Wednesday, January 13, 2010
Yesterday, I read the decision of the U.S. Court of Appeals for the District of Columbia Circuit in Al-Bihani v. Obama, No 09-5051 (January 5, 2010). Rarely have I been so dismayed by a court's misstatements about the applicability of international law. Al-Bihani is a Yemeni citizen who, by his own admission, was part of a paramilitary group known as the 55th Arab Brigade that was allied with the Taliban. He was captured by the Northern Alliance in Afghanistan and turned over to U.S. forces and is now being detained at Guantanamo Bay. He petitioned the U.S. courts for a writ of habeas corpus, arguing that his detention is not authorized by statute and that the procedures followed in his habeas proceeding were unconstitutional. The Court denied his petition, finding that the U.S. government may detain persons such as Al Bihani who were part of or supported Taliban or Al Qaeda forces or associated forces engage in hostilities against the U.S. and its coalition partners.
In making his arguments, Al-Bihani relied in part on international law, especially the Geneva Conventions on the Laws of War, to which the United States is a party. The Court flatly rejected the applicability of international law stating: "Before considering [Al-Bihani's] arguments in detail, we note that all of them rely heavily on the premise that the war powers granted by the AUMF [Authorization for the Use of Military Force], and other statutes are limited by the international laws of war. This premise is mistaken."
Actually, it is the Court that is mistaken.
As the U.S. Supreme Court found in the earlier detainee cases of Hamdi and Hamdan, the President's power to convene military commissions is most definitely limited by international law, especially the Geneva Conventions. The Al-Bihani Court goes on to state that "the international laws of war as a whole have not been implemented domestically by Congress and are therefore not a source of authority for U.S. courts. . .therefore while the international laws of war are helpful to courts, [they] lack controlling legal force."
This statement is also mistaken.
The Geneva Conventions are part of the Supreme Law of the Land under Article VI of the U.S. Constitution and are equally authoritative as U.S. statutes (see Whitney v. Robinson).
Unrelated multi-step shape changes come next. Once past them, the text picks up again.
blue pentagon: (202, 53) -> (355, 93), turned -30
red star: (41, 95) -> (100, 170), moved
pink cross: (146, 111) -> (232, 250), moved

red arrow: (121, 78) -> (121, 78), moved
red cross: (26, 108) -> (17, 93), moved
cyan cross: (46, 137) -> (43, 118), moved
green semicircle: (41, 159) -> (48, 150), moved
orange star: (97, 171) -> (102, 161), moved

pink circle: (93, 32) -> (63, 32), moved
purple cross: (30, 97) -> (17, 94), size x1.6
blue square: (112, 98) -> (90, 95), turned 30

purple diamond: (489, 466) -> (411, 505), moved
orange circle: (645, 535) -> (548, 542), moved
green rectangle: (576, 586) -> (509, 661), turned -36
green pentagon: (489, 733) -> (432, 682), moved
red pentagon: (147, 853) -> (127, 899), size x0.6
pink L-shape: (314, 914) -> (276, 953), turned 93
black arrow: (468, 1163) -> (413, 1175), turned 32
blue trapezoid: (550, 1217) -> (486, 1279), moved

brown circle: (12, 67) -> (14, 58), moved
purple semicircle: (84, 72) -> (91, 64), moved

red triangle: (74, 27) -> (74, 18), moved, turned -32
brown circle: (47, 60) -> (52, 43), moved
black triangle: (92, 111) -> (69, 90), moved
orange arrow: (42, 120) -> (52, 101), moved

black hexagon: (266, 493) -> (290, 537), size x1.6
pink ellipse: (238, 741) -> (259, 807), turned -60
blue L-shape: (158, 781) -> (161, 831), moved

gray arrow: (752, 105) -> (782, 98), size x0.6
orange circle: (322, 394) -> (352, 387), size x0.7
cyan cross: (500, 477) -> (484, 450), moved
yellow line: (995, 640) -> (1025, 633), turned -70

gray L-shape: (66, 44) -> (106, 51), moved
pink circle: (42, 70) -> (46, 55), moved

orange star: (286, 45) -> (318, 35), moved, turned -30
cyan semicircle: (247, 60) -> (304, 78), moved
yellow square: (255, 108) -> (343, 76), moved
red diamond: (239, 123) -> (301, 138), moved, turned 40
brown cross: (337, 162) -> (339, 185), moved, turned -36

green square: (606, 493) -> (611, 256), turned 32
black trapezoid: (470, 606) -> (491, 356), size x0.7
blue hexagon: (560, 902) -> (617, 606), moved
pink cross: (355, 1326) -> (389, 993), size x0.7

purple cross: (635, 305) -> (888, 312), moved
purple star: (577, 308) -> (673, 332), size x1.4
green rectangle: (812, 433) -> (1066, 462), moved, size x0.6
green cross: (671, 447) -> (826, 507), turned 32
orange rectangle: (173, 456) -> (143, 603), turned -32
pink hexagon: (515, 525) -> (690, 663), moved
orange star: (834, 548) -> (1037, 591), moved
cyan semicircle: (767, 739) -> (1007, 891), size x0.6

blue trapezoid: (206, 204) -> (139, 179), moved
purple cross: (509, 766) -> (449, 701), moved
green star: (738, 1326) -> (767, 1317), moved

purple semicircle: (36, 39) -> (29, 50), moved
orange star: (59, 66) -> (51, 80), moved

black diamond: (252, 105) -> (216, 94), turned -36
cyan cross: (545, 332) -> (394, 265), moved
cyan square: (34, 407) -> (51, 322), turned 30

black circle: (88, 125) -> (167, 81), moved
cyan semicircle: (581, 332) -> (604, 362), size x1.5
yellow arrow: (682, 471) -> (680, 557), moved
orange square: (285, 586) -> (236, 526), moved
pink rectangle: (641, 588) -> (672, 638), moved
Moreover, much of the international law of war has been implemented domestically by the Uniform Code of Military Justice (UCMJ), as the Supreme Court has also noted in its earlier detainee decisions. The Al-Bihani Court further states that the "international laws of war are not a fixed code" and cites to section 102 of the Restatement (Third) of Foreign Relations Law of the United States for support.
A major problem with this part of the Court's analysis is that the portion of the Restatement relied upon by the Court describes customary international law, not treaty law such as the Geneva Conventions and is therefore inapplicable.
The U.S. Court of Appeals for the District of Columbia may be correct that Al-Bihani is among those Congress authorized the President to detain given his admitted involvement with the 55th Arab Brigade. However, the Court's misunderstanding of the role of international law is extremely discouraging to say the least.